Atualmente, uma das principais linhas de pesquisa do cientista está relacionada ao uso da inteligência artificial na ciência. Ele busca entender como o cérebro humano aprende, para poder treinar um novo algoritmo de IA, e assim humanizar a tecnologia.

A proposta é usar os organoides desenvolvidos em laboratório para criar uma IA com a mesma capacidade de aprendizado do cérebro humano. Ou, explicando de outra forma, tirar proveito do mecanismo evolucionário que está codificado no DNA de cada ser humano para treinar um novo algoritmo. Essa abordagem orgânica poderia potencialmente levar a sistemas computacionais mais eficientes e com menor consumo de energia.

Organoides cerebrais criados em laboratório — Foto: Arquivo pessoal/Alysson Muotri

Aliar ciência à inteligência artificial não é uma novidade para o cientista. Em abril de 2024, Muotri lançou, por meio de sua startup Tismoo.me, uma IA especializada em autismo, chamada Genioo. No estilo do ChatGPT, a ferramenta tira dúvidas e dá acesso à informação de qualidade sobre autismo e outros tipos de neurodivergência.

“Da maneira como existe hoje, a IA já tem valor, principalmente por sua capacidade de computação. O cérebro humano não faz esses cálculos tão rápido, mas se sai melhor em muitas outras tarefas. Por isso, estudamos a maneira mais eficiente de implementar o que existe de melhor no cérebro dentro da IA. Assim, poderíamos reduzir o alto custo energético do treinamento de algoritmos”, afirmou Muotri em entrevista a Época NEGÓCIOS, logo após apresentar seus principais estudos com organoides cerebrais em painel do SXSW.

Outra possibilidade para a aplicação dos minicérebros é implantá-los em humanos. Os estudos iniciais são focados na cura do Parkinson. Nessa doença, os neurônios dopaminérgicos morrem. “E se eu pegar uma parte da pele de uma pessoa com a enfermidade e criar neurônios mais novos e resistentes, para depois implantar de volta? Será que conseguimos curar o Parkinson dessa maneira?”, indaga o especialista. “É nisso que estamos trabalhando agora”.
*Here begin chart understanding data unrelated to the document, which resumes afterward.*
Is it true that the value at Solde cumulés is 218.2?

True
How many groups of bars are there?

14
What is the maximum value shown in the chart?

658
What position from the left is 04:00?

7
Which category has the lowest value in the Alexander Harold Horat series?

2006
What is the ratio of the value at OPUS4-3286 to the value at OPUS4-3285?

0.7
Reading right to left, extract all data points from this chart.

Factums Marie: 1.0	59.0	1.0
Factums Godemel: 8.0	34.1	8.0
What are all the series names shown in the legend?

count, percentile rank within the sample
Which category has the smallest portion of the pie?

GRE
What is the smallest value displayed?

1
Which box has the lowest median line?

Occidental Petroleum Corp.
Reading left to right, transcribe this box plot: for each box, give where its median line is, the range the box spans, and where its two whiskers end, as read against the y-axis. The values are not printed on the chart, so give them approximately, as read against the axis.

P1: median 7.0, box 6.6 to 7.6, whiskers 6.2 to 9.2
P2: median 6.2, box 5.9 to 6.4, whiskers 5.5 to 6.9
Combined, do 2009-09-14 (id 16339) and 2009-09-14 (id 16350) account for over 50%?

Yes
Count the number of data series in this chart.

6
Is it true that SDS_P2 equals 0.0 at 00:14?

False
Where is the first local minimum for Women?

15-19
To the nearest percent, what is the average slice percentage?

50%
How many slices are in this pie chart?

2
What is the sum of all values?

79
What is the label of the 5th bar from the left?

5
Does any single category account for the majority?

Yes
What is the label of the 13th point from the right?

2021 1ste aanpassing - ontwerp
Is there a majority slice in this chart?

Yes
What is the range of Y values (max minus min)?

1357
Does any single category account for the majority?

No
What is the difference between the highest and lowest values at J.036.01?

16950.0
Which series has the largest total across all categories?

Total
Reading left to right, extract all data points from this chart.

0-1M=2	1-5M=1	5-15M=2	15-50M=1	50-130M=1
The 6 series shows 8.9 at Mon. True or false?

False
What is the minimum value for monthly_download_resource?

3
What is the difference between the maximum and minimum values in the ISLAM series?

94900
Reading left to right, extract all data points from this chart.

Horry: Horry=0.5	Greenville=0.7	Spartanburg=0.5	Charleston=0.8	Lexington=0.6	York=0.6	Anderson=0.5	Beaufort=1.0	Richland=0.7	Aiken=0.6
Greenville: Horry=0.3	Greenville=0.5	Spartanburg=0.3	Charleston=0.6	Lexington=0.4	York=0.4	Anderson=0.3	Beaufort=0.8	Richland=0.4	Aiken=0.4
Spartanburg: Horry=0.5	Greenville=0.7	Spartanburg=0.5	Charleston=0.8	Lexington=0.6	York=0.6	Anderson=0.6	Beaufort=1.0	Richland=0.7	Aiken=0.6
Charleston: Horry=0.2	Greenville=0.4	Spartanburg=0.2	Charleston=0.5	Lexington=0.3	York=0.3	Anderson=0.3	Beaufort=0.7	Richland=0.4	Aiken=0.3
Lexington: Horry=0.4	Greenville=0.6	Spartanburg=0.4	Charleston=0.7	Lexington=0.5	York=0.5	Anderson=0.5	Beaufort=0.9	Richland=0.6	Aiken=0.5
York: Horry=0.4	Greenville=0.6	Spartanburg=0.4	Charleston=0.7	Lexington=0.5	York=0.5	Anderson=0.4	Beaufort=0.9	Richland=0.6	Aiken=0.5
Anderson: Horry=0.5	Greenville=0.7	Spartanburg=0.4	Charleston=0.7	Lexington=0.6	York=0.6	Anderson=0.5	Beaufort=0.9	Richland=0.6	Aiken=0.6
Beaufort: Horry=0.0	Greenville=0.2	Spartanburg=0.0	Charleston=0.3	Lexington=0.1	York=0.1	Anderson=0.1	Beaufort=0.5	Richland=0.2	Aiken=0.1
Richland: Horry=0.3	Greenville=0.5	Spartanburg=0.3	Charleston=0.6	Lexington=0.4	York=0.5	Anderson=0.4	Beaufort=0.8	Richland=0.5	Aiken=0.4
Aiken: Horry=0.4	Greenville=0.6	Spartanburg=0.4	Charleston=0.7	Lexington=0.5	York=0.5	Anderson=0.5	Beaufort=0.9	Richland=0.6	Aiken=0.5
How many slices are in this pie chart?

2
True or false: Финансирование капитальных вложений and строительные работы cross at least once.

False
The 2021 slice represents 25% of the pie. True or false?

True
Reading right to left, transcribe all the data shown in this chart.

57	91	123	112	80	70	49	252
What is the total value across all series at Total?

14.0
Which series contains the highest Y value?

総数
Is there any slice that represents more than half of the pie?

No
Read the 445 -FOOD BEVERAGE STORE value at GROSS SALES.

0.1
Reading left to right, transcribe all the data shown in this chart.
Minicérebros rumo ao espaço

Muotri irá participar de uma missão da Nasa prevista para 2026. O cientista levará os minicérebros à Estação Espacial Internacional (ISS), para analisar a progressão de doenças neurológicas e buscar tratamentos — ou até a cura — para os níveis mais severos do transtorno do espectro autista e do Alzheimer.

Mas por que viajar tão longe para fazer esse estudo? No espaço, o ganho de tempo é absurdo, diz o cientista. Como os organoides envelhecem mais rápido do que na Terra, é possível acelerar os processos para prever como o cérebro humano se comportará em diferentes estágios de uma doença ou transtorno.

Desde 2019, seu laboratório participa de missões espaciais para estudo dos organoides cerebrais, mas essa será a primeira vez que haverá a presença de cientistas in loco. “Nunca foi um sonho de criança ser astronauta. Estou indo onde a ciência vai me levando. Então, se a ciência está me levando para o espaço, é para lá que eu vou. Se houvesse um tratamento para o autismo no fundo do mar, eu seria um mergulhador”.